ACTION ITEM: Reproduce the listing from the line containing "How much of" through the end of the listing, substituting "segment" for "slice" and changing nothing else. Omit the pictures.
━━ PROVIDED INFORMATION ━━
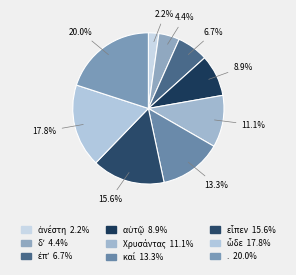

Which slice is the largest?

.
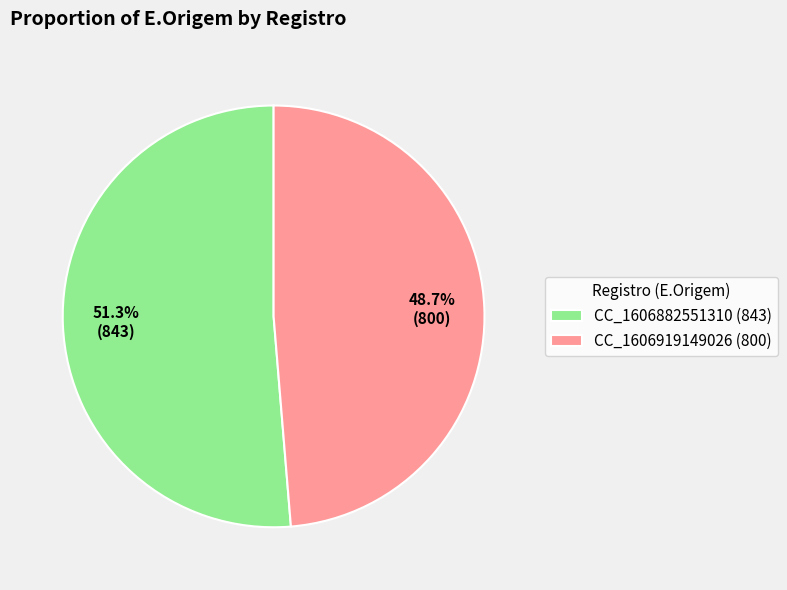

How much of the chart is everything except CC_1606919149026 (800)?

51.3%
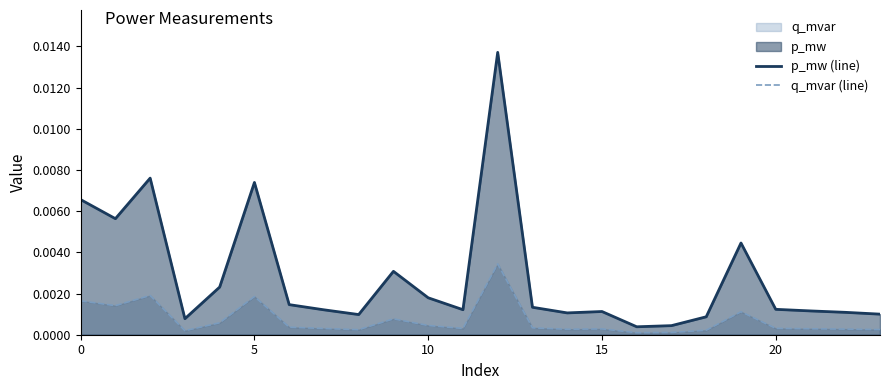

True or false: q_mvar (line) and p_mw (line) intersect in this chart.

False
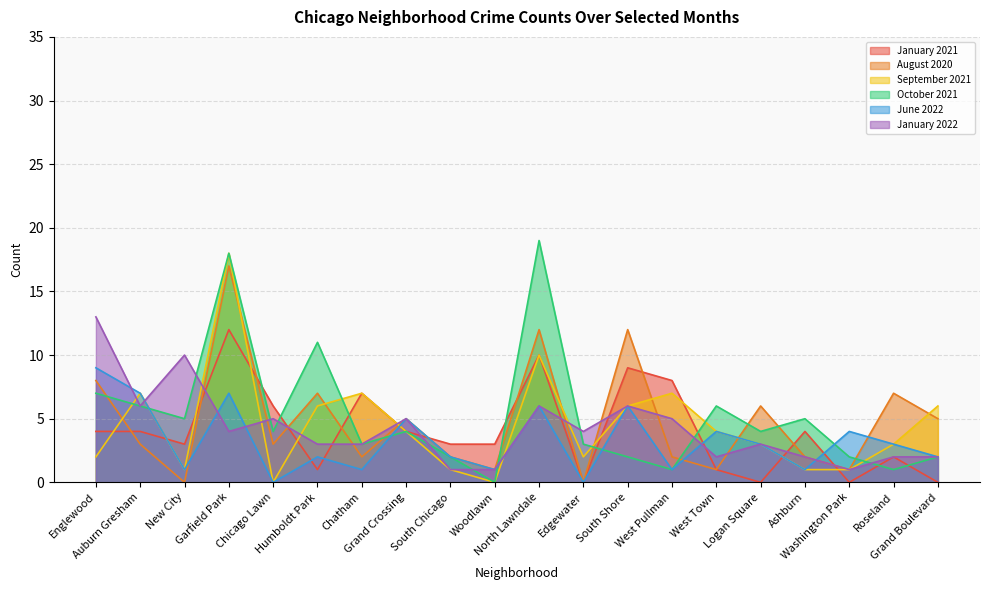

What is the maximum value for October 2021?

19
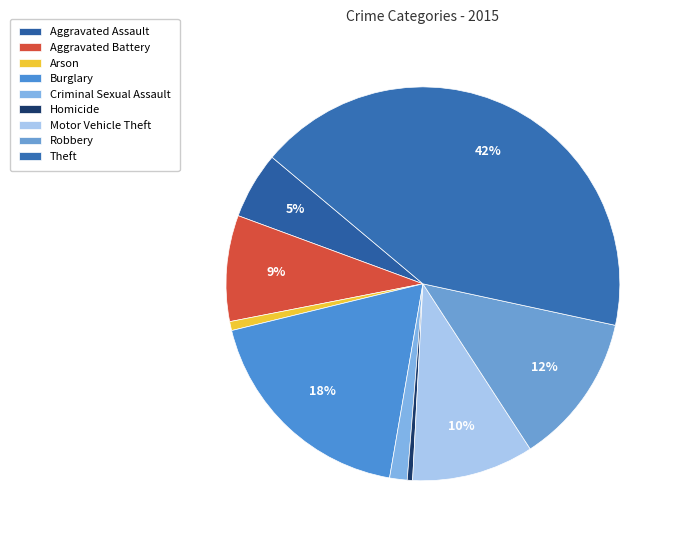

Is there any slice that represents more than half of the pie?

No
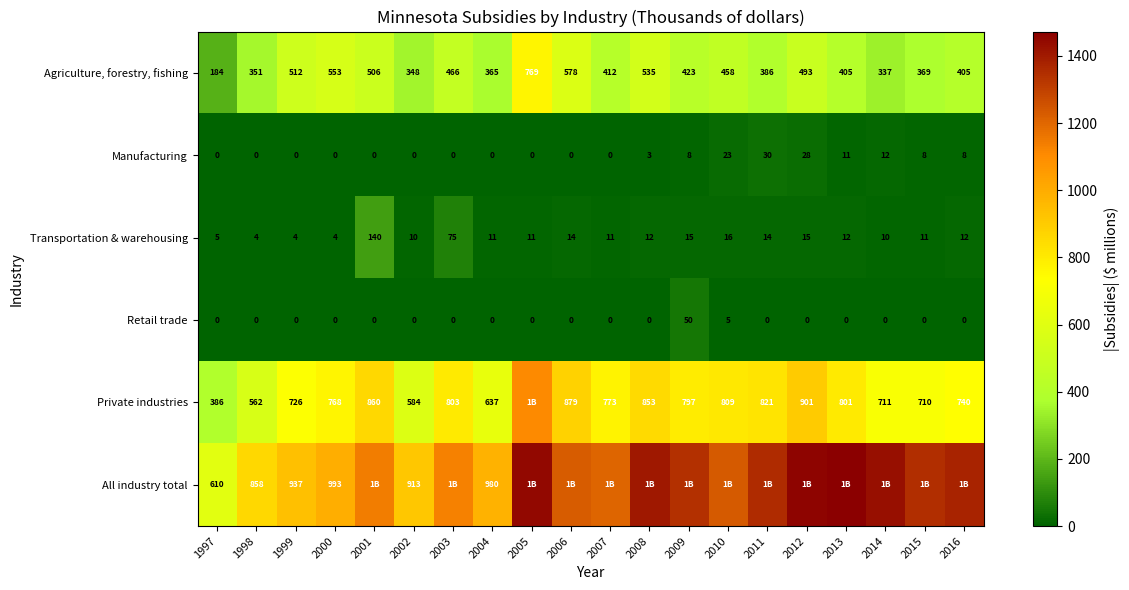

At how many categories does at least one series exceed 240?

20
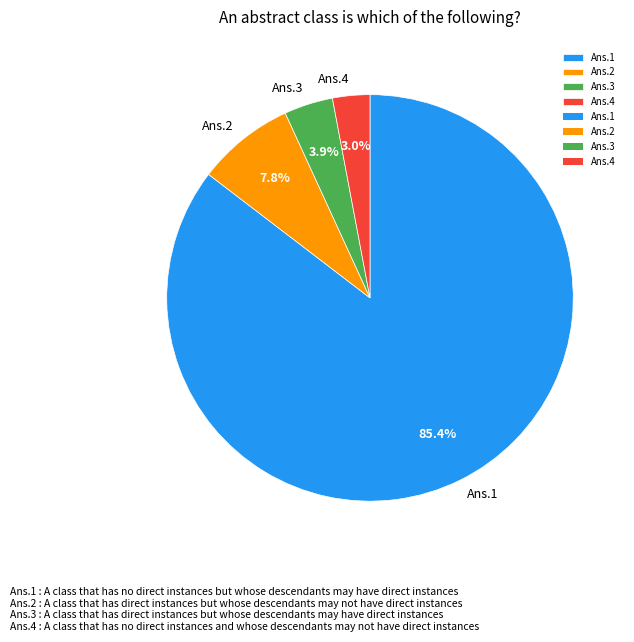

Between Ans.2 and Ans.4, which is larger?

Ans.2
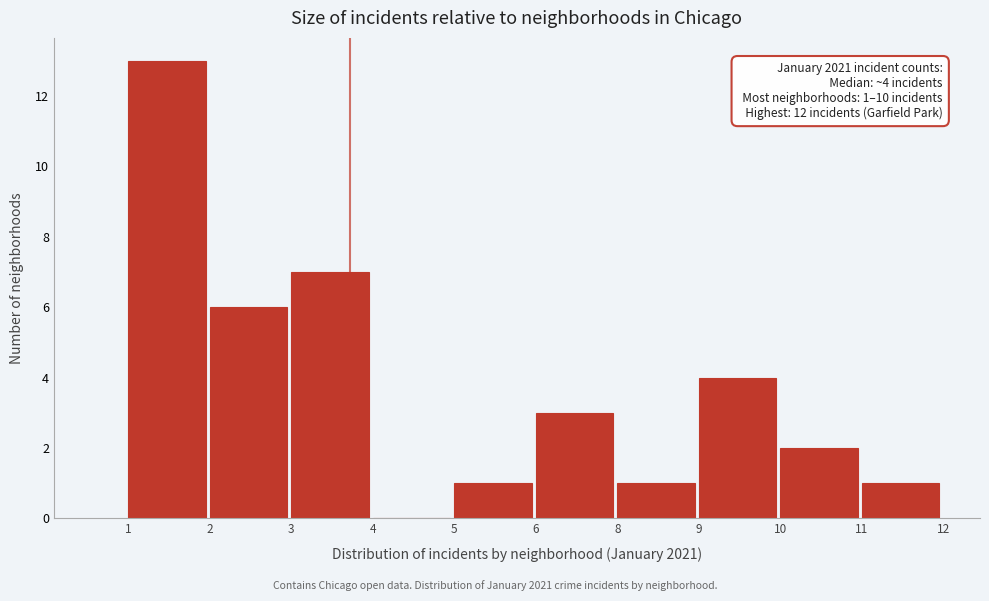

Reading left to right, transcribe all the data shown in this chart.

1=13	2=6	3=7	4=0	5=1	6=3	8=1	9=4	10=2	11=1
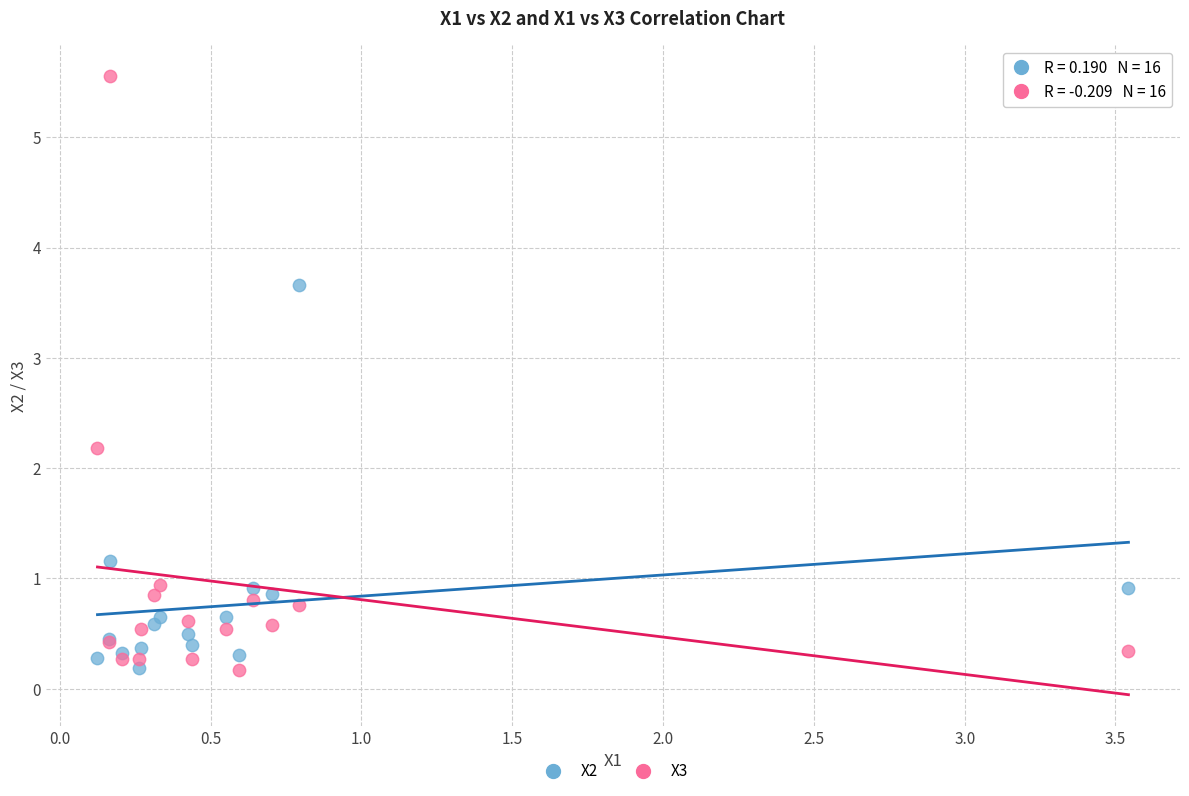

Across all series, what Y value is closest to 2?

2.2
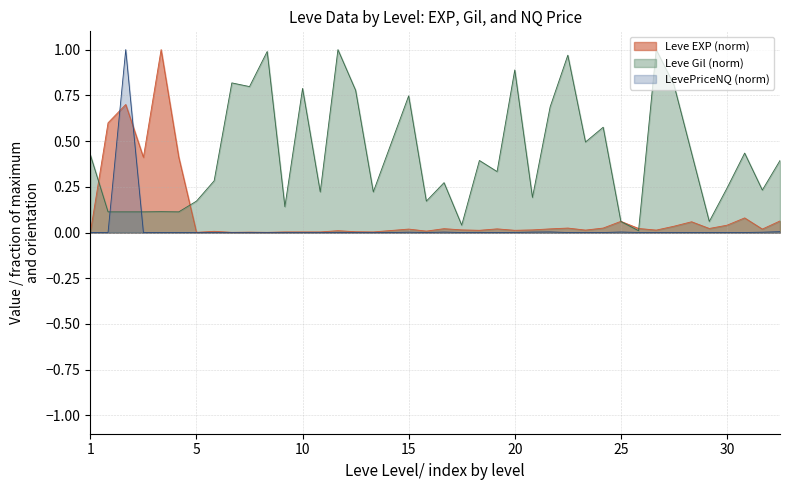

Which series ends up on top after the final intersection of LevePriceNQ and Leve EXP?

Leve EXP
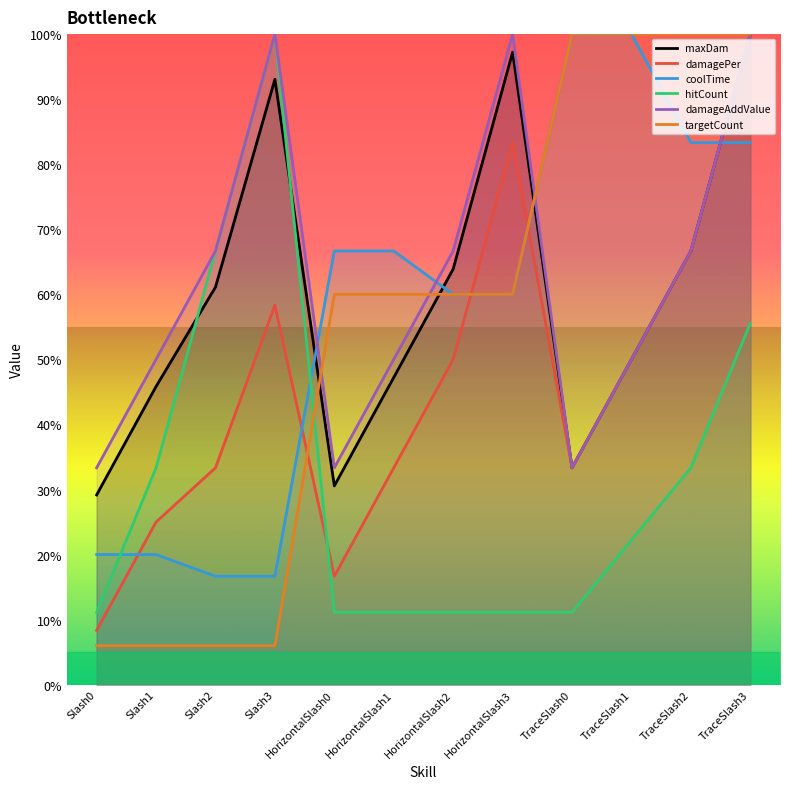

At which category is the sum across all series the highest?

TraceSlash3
━━━
RESULT BELOW:
How much of the chart is everything except CC_1606919149026 (800)?

51.3%

True or false: q_mvar (line) and p_mw (line) intersect in this chart.

False

What is the maximum value for October 2021?

19

Is there any segment that represents more than half of the pie?

No

At how many categories does at least one series exceed 240?

20

Between Ans.2 and Ans.4, which is larger?

Ans.2

Reading left to right, transcribe all the data shown in this chart.

1=13	2=6	3=7	4=0	5=1	6=3	8=1	9=4	10=2	11=1

Across all series, what Y value is closest to 2?

2.2

Which series ends up on top after the final intersection of LevePriceNQ and Leve EXP?

Leve EXP

At which category is the sum across all series the highest?

TraceSlash3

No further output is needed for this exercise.